[Task requirements] Scan the records beneath this line for the line holding "M1459,1477L2036,1245L2210,1169" and the line holding "813,774L822,758L831,717L823,705L826,694C844,665 875,624 865,589", then transcribe exactly those two and all lines between.

[Records for the exercise]

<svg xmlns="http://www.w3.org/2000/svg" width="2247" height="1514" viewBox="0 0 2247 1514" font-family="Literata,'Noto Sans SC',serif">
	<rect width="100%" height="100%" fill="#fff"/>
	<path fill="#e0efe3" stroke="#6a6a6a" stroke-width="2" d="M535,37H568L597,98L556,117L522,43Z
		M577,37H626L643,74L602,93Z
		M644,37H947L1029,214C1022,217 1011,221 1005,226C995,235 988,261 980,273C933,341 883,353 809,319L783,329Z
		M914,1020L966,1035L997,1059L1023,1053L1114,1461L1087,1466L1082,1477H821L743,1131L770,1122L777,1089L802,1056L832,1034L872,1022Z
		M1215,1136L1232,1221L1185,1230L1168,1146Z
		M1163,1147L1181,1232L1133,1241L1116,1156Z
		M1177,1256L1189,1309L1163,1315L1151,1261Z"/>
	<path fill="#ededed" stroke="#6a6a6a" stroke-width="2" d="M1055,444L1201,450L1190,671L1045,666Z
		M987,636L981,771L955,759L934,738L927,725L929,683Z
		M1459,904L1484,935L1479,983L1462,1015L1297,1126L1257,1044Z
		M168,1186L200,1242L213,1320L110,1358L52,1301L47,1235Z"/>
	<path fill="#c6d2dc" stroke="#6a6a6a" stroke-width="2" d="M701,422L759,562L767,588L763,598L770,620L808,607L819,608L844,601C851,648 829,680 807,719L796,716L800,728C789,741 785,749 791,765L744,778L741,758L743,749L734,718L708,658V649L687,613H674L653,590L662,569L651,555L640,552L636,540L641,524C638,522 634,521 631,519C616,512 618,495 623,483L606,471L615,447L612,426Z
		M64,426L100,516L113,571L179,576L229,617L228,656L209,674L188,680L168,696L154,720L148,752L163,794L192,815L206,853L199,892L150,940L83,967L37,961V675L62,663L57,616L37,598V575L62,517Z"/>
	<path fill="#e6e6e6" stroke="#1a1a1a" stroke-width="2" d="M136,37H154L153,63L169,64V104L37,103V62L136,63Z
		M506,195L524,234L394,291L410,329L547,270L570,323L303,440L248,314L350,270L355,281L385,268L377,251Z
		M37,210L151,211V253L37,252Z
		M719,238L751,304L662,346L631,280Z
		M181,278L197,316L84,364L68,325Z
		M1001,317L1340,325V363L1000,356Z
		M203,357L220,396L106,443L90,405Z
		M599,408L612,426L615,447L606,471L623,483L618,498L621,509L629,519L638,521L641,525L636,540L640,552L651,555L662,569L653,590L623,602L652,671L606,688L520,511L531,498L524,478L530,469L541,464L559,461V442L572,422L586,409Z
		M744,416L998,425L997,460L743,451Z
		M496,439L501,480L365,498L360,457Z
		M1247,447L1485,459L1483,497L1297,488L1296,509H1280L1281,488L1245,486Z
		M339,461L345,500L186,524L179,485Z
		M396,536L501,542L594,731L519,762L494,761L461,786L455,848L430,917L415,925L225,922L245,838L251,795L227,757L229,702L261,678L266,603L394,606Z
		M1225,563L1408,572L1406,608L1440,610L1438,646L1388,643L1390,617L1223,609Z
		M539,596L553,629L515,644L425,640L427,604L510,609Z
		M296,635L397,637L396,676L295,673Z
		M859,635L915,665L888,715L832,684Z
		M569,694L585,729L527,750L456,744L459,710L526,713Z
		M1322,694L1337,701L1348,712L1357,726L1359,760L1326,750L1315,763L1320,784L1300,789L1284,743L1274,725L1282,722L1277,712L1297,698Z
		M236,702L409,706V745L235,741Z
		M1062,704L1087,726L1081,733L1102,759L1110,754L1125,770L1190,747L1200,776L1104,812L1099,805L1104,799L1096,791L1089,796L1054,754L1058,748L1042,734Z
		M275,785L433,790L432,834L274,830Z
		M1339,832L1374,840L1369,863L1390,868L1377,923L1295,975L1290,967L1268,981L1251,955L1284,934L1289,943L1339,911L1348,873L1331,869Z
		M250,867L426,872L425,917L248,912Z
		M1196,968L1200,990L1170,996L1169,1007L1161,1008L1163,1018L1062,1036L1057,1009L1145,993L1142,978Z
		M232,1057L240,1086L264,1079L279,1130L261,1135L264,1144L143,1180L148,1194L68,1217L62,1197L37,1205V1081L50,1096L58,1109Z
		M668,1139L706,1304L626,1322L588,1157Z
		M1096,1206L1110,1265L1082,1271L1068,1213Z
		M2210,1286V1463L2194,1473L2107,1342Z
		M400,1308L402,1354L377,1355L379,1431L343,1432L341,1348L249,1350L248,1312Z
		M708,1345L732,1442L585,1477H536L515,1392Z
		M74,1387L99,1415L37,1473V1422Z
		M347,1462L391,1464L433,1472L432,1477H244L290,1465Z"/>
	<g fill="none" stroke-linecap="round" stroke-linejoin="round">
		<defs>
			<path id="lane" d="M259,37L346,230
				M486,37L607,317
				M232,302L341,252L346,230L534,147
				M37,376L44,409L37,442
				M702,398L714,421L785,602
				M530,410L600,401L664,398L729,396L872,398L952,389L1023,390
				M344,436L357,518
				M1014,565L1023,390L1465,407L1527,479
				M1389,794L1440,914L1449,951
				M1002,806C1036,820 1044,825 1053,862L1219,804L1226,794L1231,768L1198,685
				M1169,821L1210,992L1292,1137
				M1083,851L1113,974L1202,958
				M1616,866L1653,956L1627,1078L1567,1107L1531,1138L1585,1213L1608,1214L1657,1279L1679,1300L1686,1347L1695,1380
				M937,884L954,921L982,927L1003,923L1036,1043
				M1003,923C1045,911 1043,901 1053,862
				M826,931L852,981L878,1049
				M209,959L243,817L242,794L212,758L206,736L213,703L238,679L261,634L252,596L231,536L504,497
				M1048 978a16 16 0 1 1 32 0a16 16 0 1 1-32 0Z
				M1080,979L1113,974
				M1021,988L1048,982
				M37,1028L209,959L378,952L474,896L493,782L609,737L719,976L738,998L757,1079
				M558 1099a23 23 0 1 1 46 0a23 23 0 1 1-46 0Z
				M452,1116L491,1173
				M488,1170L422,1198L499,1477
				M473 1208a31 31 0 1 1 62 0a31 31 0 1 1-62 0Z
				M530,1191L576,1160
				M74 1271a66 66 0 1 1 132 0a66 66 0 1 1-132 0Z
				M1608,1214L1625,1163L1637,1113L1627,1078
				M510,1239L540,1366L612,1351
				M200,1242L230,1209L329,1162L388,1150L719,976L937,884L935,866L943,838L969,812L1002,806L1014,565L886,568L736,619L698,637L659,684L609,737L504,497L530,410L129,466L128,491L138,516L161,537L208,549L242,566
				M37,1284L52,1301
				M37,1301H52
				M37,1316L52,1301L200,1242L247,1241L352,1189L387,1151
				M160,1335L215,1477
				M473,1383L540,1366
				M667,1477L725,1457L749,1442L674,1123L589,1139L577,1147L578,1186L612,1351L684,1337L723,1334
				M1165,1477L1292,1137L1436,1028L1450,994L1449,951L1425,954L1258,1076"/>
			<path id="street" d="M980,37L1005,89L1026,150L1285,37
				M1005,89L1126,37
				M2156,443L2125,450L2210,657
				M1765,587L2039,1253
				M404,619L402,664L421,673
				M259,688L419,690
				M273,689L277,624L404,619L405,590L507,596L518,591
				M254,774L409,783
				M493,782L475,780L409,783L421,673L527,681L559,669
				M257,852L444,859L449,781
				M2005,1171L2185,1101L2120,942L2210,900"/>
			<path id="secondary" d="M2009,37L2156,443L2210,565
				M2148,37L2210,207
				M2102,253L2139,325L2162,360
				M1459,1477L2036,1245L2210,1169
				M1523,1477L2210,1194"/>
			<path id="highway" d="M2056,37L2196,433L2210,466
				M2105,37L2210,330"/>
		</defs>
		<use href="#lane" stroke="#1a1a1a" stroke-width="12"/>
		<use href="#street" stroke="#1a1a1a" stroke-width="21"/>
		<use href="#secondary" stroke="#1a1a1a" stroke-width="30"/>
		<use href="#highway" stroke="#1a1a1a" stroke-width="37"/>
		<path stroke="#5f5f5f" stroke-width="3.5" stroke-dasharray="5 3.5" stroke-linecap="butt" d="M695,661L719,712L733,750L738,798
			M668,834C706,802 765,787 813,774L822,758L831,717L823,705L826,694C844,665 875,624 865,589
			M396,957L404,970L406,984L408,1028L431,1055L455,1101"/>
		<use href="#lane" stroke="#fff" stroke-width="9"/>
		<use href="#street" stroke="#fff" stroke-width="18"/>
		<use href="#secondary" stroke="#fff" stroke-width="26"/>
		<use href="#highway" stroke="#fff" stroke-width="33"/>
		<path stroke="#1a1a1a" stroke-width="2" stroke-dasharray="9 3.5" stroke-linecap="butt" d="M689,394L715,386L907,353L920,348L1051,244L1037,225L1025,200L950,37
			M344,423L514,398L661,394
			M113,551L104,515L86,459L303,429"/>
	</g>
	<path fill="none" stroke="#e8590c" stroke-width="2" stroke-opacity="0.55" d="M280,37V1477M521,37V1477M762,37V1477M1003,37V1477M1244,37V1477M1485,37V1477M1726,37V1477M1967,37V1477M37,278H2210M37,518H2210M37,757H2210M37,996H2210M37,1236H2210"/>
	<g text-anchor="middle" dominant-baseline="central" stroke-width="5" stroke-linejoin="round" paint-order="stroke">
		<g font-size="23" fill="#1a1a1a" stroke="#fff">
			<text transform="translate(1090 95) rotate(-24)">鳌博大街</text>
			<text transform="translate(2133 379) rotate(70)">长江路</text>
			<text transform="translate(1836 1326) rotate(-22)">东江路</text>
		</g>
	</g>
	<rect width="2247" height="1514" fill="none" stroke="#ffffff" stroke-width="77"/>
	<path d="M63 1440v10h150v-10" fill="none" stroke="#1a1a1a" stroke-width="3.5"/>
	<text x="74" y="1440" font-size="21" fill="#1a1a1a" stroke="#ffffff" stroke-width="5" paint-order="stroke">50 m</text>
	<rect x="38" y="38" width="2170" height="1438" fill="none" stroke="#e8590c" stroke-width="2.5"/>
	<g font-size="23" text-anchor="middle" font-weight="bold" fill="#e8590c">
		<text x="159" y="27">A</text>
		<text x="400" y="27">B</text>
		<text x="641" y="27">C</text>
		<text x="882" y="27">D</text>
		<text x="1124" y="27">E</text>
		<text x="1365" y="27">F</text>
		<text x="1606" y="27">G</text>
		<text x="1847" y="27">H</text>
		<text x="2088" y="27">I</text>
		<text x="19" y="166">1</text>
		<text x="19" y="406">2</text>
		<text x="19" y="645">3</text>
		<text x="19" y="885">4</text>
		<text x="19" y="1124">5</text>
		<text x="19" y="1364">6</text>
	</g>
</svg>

[Answer to the exercise]
				M1459,1477L2036,1245L2210,1169
				M1523,1477L2210,1194"/>
			<path id="highway" d="M2056,37L2196,433L2210,466
				M2105,37L2210,330"/>
		</defs>
		<use href="#lane" stroke="#1a1a1a" stroke-width="12"/>
		<use href="#street" stroke="#1a1a1a" stroke-width="21"/>
		<use href="#secondary" stroke="#1a1a1a" stroke-width="30"/>
		<use href="#highway" stroke="#1a1a1a" stroke-width="37"/>
		<path stroke="#5f5f5f" stroke-width="3.5" stroke-dasharray="5 3.5" stroke-linecap="butt" d="M695,661L719,712L733,750L738,798
			M668,834C706,802 765,787 813,774L822,758L831,717L823,705L826,694C844,665 875,624 865,589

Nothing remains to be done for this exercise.